瑞希は教えられた時刻に時計をセットする。

「ありがとうございました」

「時間も分かった事だし、明日の朝食は7時で良いか?」

「早くない?」

「と言われてもミクからは来いとしか言われてないからな……。それに、早くても遅くても瑞希が一人で起きないから瑞希を起こす時間も考慮して早い方が良いだろ」

「う゛っ……」

大輔の一言が正論過ぎて反論の余地がない。

「決まりだな。じゃあ、明日の朝食は7時で頼むぜ。それと、持ってくるのは俺の部屋……こっから向かって左手側の部屋にまとめて持ってきてほしいのと、瑞希が起きるか不安だから合鍵とかあれば念の為にコイツの部屋の鍵も持ってきてもらうって事は可能か?」

「時間などについては了承いたしました。鍵についてですが、事前にお客様のご了承を頂いていれば可能です」

そう言うと仲居は瑞希の方を向く。

瑞希からの返答待ちなのだろう。

「まあ、起きるから問題ないけど、万が一ね。万が一起きない場合もあるからその時は大輔に入ってもらっても問題ないよ」

瑞希は本気で自力での起床が可能だと言っているのだろう。

しかし、瑞希の話し方からしてフリにしか聞こえない。


受付に用件を伝えた2人は部屋へと戻る。

「明日の朝は絶対に起きろよな」

「信用無いなー」

「こっちに来てからの朝の行動で信用出来る要素が1つもねーよ。ってかそれで一人暮らし出来てたのが謎過ぎる。

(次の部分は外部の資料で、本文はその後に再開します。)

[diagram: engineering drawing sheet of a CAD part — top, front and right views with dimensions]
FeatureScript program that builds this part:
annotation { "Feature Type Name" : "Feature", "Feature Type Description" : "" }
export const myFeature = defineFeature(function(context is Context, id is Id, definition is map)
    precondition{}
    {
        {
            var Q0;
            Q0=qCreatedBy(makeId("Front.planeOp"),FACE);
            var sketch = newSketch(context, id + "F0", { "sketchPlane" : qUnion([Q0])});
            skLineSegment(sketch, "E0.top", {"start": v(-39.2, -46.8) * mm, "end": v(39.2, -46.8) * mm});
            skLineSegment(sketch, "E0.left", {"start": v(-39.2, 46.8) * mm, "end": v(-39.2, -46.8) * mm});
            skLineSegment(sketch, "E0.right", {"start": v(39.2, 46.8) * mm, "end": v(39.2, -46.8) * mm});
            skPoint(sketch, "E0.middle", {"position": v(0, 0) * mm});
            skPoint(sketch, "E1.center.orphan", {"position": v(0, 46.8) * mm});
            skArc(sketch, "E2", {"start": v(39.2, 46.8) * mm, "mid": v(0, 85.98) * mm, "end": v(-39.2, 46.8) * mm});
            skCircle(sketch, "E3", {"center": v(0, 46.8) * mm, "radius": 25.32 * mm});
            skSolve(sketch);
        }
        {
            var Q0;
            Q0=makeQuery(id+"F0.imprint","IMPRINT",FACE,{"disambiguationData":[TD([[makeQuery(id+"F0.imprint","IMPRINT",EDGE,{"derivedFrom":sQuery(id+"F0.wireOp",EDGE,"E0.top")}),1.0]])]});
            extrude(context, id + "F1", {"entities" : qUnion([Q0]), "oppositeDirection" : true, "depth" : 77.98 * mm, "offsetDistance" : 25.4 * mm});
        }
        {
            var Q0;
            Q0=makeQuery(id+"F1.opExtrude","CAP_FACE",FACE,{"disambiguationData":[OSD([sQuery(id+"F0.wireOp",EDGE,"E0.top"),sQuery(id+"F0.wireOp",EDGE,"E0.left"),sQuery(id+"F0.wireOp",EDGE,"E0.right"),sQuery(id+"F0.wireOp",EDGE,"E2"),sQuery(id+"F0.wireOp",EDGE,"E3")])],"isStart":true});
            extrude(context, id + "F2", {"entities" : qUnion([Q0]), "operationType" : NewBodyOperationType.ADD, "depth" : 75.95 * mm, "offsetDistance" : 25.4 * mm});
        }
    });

大学とか通えてたのが不思議なくらいだよ」

「実を言うと1限目の講義って遅刻する事も多かったんだよね。来年からは必修以外極力1限目に入れないようにしようって考えたりして」

「いや、大学の1限なんて中高より遅いだろ」

「だよねー。高校までは普通に通えてたのに不思議だねー」

「それは親が起こしてたからだろ」

「なるほどー」

(駄目だこりゃ……)

収支緊張感も無く笑みを浮かべながら話す瑞希の姿に呆れ果て、頭を抱えたくなる大輔であった────。